▶ **Source material**
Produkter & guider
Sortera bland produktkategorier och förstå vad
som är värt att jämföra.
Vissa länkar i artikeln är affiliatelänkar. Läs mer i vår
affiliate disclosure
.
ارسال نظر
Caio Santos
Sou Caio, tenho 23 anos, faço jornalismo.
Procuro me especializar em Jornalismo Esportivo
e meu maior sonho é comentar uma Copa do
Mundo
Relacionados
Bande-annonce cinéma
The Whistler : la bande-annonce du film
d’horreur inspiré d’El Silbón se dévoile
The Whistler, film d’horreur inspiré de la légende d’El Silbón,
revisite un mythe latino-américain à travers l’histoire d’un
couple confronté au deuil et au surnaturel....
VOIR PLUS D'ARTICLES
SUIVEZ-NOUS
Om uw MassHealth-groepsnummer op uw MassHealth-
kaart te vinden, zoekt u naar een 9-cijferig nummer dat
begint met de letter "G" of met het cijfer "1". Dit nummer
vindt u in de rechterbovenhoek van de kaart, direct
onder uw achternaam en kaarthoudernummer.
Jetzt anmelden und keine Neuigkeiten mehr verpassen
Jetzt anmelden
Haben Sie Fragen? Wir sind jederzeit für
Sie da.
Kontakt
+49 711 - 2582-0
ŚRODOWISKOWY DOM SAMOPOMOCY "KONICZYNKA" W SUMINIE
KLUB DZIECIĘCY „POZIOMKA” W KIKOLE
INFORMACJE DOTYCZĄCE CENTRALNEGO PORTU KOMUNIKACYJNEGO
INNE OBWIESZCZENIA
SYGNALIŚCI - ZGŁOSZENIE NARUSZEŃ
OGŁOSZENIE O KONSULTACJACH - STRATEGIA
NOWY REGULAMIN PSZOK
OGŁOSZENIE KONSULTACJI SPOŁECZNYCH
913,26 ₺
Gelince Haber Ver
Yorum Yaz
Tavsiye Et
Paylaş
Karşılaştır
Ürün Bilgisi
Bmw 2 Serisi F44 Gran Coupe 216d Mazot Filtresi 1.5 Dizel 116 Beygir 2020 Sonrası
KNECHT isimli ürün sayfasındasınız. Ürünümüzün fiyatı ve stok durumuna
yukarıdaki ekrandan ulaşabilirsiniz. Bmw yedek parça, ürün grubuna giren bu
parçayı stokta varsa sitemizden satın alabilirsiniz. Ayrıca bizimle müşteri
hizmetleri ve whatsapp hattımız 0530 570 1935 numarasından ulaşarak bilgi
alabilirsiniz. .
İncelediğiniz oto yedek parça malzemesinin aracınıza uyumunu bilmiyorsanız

▶ **Action item**
Reproduce the records, swapping each occurrence of "Jetzt anmelden" for "Jetzt registrieren" and leaving everything else as it is.

▶ **Written answer**
Produkter & guider
Sortera bland produktkategorier och förstå vad
som är värt att jämföra.
Vissa länkar i artikeln är affiliatelänkar. Läs mer i vår
affiliate disclosure
.
ارسال نظر
Caio Santos
Sou Caio, tenho 23 anos, faço jornalismo.
Procuro me especializar em Jornalismo Esportivo
e meu maior sonho é comentar uma Copa do
Mundo
Relacionados
Bande-annonce cinéma
The Whistler : la bande-annonce du film
d’horreur inspiré d’El Silbón se dévoile
The Whistler, film d’horreur inspiré de la légende d’El Silbón,
revisite un mythe latino-américain à travers l’histoire d’un
couple confronté au deuil et au surnaturel....
VOIR PLUS D'ARTICLES
SUIVEZ-NOUS
Om uw MassHealth-groepsnummer op uw MassHealth-
kaart te vinden, zoekt u naar een 9-cijferig nummer dat
begint met de letter "G" of met het cijfer "1". Dit nummer
vindt u in de rechterbovenhoek van de kaart, direct
onder uw achternaam en kaarthoudernummer.
Jetzt registrieren und keine Neuigkeiten mehr verpassen
Jetzt registrieren
Haben Sie Fragen? Wir sind jederzeit für
Sie da.
Kontakt
+49 711 - 2582-0
ŚRODOWISKOWY DOM SAMOPOMOCY "KONICZYNKA" W SUMINIE
KLUB DZIECIĘCY „POZIOMKA” W KIKOLE
INFORMACJE DOTYCZĄCE CENTRALNEGO PORTU KOMUNIKACYJNEGO
INNE OBWIESZCZENIA
SYGNALIŚCI - ZGŁOSZENIE NARUSZEŃ
OGŁOSZENIE O KONSULTACJACH - STRATEGIA
NOWY REGULAMIN PSZOK
OGŁOSZENIE KONSULTACJI SPOŁECZNYCH
913,26 ₺
Gelince Haber Ver
Yorum Yaz
Tavsiye Et
Paylaş
Karşılaştır
Ürün Bilgisi
Bmw 2 Serisi F44 Gran Coupe 216d Mazot Filtresi 1.5 Dizel 116 Beygir 2020 Sonrası
KNECHT isimli ürün sayfasındasınız. Ürünümüzün fiyatı ve stok durumuna
yukarıdaki ekrandan ulaşabilirsiniz. Bmw yedek parça, ürün grubuna giren bu
parçayı stokta varsa sitemizden satın alabilirsiniz. Ayrıca bizimle müşteri
hizmetleri ve whatsapp hattımız 0530 570 1935 numarasından ulaşarak bilgi
alabilirsiniz. .
İncelediğiniz oto yedek parça malzemesinin aracınıza uyumunu bilmiyorsanız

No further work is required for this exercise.